= Nothing but a Heartache =

1968 soul song

"Nothing but a Heartache" is a song written by Wayne Bickerton and Tony Waddington and performed by American vocal group The Flirtations, released by Deram Records in November 1968. The song was an hit in several nations, and is often classified as an example of Northern Soul.

==Commercial performance==
"Nothing But a Heartache" reached the Top 40 in both the Netherlands (No. 33) and in the US, where it spent two weeks at No. 34 in late May 1969 during what was then considered a lengthy 14-week run on Billboards Hot 100 – especially for a hit that did not reach the top 30. The single did, however, reach No. 31 on Cash Box and No. 25 on Record World.

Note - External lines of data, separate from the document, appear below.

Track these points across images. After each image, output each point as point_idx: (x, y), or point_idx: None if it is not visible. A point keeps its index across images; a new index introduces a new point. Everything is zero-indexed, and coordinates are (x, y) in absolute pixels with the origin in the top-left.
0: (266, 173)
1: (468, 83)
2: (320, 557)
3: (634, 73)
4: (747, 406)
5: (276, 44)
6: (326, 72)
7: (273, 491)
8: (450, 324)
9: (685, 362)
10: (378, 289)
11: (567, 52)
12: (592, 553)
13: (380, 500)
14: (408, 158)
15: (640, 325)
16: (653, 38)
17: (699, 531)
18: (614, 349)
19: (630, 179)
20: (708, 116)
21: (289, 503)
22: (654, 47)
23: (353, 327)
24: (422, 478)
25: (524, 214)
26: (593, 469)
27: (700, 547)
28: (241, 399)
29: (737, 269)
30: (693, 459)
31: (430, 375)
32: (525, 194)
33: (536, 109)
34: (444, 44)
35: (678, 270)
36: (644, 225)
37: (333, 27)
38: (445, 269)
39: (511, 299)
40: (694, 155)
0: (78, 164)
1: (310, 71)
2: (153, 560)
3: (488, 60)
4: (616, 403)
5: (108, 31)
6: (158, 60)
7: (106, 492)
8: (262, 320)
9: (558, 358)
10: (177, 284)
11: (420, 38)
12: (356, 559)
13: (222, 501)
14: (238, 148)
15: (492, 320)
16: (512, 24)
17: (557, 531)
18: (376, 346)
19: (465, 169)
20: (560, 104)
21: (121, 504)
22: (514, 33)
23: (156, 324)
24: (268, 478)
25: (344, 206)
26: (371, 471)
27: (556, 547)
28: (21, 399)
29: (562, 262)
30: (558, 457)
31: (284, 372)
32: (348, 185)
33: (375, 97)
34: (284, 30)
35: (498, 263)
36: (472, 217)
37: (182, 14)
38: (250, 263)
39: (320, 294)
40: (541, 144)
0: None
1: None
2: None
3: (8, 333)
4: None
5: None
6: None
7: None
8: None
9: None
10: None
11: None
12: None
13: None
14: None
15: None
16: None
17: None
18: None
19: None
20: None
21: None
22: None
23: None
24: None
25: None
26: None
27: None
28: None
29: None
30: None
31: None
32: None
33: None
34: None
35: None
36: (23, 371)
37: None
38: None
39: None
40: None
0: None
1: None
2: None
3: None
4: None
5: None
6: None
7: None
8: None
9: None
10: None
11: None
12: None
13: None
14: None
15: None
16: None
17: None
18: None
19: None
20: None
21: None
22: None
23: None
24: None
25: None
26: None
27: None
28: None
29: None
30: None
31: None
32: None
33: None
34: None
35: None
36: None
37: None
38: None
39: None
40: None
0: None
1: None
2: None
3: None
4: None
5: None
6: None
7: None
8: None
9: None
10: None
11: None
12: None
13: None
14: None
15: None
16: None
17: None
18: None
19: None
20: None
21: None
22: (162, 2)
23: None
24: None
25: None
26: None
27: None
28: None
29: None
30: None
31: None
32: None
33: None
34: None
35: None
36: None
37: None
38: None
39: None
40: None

In late April 1969, "Nothing but a Heartache" reached No. 3 in Boston on WRKO-AM. In Canada it reached No. 31 and in Australia it charted at No. 97. Two promotional videos—one on location and one in a studio; were filmed for the song. The location video was shot at Tintern Abbey in Wales.

==Charts==

| Chart (1968–1969) | Peak position |
|---|---|
| Australia | 97 |
| Canada RPM Top Singles | 31 |
| Netherlands (Dutch Top 40) | 33 |
| U.S. Billboard Hot 100 | 34 |
| U.S. Cash Box Top 100 | 31 |
| U.S. Record World | 25 |

==Covers==
- In 1988, Canadian singer/songwriter Carole Pope covered the song and released it as a single.
- In 1999, the Liquor Giants, led by former Gun Club guitarist Ward Dotson, recorded a version of the song which was given away on flexi-disc with issue #57 of The Bob Magazine.
- In October 2017, American punk rock/hip hop band the Transplants recorded it for their Take Cover EP.
- In 2007, the British dance duo Freemasons covered it for their album Shakedown.